* ACTION ITEM: Where in the data does the word "under" appear? Find those lines and copy them.
START EXTRACTED INFORMATION
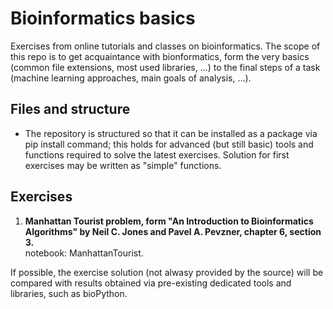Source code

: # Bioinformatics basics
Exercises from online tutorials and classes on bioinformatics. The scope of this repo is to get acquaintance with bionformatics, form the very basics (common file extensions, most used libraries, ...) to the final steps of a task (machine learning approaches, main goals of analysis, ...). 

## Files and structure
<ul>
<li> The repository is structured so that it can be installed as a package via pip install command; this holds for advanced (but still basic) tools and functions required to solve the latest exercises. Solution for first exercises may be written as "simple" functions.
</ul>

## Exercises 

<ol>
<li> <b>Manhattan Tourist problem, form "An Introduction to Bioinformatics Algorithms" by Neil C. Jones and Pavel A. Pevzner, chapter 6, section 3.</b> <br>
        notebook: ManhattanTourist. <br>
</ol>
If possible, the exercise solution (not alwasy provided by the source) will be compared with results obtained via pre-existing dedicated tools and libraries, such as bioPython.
END EXTRACTED INFORMATION
START EXTRACTED INFORMATION
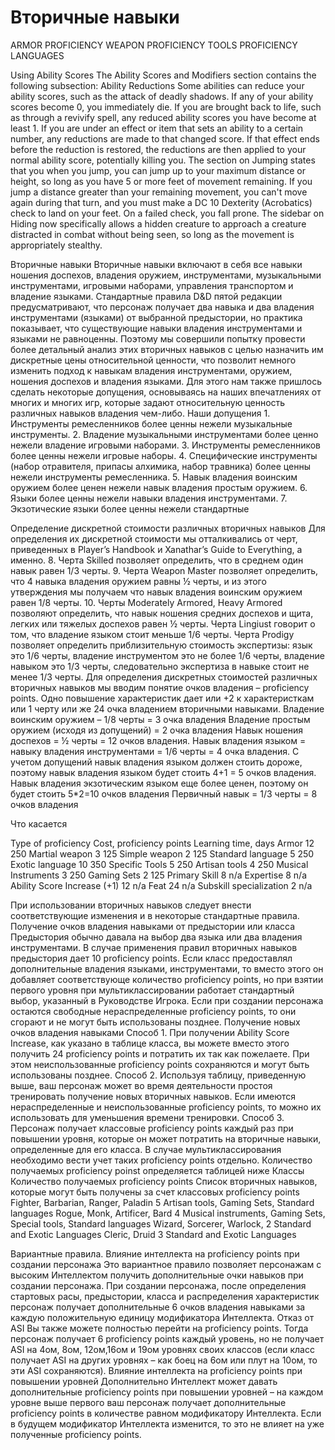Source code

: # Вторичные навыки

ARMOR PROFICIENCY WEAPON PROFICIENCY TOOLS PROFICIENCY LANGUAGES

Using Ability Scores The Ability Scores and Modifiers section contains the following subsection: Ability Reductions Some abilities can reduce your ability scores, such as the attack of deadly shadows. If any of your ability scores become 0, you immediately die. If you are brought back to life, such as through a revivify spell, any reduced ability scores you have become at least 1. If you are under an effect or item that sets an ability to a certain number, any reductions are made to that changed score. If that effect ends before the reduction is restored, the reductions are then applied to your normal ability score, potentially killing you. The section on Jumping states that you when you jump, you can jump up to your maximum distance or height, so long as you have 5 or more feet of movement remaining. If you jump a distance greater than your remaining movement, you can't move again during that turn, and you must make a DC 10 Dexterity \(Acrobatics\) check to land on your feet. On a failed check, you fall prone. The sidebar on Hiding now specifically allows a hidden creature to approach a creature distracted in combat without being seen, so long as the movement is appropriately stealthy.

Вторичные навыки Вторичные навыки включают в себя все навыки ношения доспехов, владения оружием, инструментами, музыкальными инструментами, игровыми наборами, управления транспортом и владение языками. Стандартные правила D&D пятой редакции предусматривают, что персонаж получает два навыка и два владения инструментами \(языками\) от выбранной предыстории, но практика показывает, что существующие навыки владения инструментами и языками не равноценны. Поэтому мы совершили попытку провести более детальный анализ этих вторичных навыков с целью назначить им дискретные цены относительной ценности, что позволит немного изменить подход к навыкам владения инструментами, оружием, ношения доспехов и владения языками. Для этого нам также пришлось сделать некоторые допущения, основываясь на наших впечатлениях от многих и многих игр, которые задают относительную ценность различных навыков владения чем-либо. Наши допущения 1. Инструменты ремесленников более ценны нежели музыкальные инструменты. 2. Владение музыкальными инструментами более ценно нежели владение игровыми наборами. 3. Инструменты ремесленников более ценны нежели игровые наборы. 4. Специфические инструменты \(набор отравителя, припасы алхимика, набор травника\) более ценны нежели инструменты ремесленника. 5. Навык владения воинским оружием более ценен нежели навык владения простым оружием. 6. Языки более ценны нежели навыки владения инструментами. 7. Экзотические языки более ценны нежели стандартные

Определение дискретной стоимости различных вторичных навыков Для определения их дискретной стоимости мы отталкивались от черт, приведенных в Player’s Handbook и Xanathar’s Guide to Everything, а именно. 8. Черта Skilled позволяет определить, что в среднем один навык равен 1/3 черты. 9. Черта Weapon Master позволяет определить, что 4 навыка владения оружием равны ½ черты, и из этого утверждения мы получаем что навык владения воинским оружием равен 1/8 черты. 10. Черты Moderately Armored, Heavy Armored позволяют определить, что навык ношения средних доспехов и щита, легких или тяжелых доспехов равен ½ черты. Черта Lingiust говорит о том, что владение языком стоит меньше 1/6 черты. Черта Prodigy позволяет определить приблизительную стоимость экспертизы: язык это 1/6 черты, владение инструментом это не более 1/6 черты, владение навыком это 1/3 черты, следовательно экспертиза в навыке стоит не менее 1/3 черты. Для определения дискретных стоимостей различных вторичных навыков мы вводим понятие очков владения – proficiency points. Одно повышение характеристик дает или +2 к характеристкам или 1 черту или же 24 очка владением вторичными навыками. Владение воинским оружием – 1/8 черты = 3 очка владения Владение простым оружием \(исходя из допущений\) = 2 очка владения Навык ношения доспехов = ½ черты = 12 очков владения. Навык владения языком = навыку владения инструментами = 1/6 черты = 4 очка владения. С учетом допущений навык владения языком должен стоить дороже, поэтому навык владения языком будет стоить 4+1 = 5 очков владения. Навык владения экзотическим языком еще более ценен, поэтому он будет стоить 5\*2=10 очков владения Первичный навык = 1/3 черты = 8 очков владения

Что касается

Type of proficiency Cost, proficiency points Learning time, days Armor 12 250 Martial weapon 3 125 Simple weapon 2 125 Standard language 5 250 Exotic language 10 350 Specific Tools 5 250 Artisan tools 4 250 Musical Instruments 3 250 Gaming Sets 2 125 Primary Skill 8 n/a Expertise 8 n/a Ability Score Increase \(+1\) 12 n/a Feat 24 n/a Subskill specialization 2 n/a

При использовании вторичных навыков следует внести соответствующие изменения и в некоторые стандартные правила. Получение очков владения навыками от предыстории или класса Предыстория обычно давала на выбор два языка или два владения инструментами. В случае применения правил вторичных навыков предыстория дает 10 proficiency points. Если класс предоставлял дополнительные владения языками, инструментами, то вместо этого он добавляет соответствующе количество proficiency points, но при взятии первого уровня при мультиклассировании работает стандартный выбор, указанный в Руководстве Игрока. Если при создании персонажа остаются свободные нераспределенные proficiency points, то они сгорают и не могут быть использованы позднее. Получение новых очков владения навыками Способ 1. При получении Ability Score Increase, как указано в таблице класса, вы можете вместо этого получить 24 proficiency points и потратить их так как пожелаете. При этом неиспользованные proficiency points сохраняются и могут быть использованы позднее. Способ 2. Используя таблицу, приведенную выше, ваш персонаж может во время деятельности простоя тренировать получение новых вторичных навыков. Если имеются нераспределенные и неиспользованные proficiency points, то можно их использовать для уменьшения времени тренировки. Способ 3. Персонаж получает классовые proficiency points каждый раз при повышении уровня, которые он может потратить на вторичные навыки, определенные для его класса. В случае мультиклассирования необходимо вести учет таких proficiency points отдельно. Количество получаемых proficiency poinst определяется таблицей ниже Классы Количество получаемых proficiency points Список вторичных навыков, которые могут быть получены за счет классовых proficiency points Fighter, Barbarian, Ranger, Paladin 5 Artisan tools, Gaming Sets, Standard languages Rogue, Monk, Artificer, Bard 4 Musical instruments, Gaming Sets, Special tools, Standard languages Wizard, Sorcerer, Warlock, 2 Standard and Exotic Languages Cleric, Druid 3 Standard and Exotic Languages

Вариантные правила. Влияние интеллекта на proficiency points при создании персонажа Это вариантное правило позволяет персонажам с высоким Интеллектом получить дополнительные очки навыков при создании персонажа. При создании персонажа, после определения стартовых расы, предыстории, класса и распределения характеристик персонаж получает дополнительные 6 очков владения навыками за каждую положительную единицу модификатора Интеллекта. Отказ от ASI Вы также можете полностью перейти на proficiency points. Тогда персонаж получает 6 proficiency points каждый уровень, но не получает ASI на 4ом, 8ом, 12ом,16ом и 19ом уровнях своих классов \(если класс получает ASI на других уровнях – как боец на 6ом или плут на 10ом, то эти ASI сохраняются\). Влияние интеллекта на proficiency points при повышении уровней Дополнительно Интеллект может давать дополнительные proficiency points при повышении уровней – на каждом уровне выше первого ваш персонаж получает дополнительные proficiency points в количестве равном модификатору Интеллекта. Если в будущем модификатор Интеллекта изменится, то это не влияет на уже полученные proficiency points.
END EXTRACTED INFORMATION
START EXTRACTED INFORMATION
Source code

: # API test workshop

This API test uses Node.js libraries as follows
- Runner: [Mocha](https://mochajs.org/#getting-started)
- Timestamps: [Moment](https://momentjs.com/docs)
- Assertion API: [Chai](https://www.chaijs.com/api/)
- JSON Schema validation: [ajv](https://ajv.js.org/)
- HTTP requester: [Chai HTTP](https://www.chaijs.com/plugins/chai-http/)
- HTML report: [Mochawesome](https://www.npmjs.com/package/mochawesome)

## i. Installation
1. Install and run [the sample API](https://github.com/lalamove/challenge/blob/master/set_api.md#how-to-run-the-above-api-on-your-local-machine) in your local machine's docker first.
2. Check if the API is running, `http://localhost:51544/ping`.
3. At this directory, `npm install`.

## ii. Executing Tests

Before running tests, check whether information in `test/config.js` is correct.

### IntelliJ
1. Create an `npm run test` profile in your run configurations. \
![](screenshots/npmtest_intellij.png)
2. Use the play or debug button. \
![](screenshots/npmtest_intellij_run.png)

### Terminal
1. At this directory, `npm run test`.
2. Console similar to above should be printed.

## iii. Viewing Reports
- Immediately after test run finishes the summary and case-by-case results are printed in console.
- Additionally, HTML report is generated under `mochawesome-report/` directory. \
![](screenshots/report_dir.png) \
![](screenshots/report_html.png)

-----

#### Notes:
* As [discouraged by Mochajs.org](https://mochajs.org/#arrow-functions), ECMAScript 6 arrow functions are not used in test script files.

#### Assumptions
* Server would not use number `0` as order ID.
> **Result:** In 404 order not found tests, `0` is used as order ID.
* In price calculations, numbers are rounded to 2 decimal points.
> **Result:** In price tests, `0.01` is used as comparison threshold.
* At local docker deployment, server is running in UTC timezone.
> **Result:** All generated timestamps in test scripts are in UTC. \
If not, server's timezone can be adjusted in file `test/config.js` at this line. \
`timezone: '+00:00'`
END EXTRACTED INFORMATION
* EXERCISE SOLUTION:
Using Ability Scores The Ability Scores and Modifiers section contains the following subsection: Ability Reductions Some abilities can reduce your ability scores, such as the attack of deadly shadows. If any of your ability scores become 0, you immediately die. If you are brought back to life, such as through a revivify spell, any reduced ability scores you have become at least 1. If you are under an effect or item that sets an ability to a certain number, any reductions are made to that changed score. If that effect ends before the reduction is restored, the reductions are then applied to your normal ability score, potentially killing you. The section on Jumping states that you when you jump, you can jump up to your maximum distance or height, so long as you have 5 or more feet of movement remaining. If you jump a distance greater than your remaining movement, you can't move again during that turn, and you must make a DC 10 Dexterity \(Acrobatics\) check to land on your feet. On a failed check, you fall prone. The sidebar on Hiding now specifically allows a hidden creature to approach a creature distracted in combat without being seen, so long as the movement is appropriately stealthy.
- Additionally, HTML report is generated under `mochawesome-report/` directory. \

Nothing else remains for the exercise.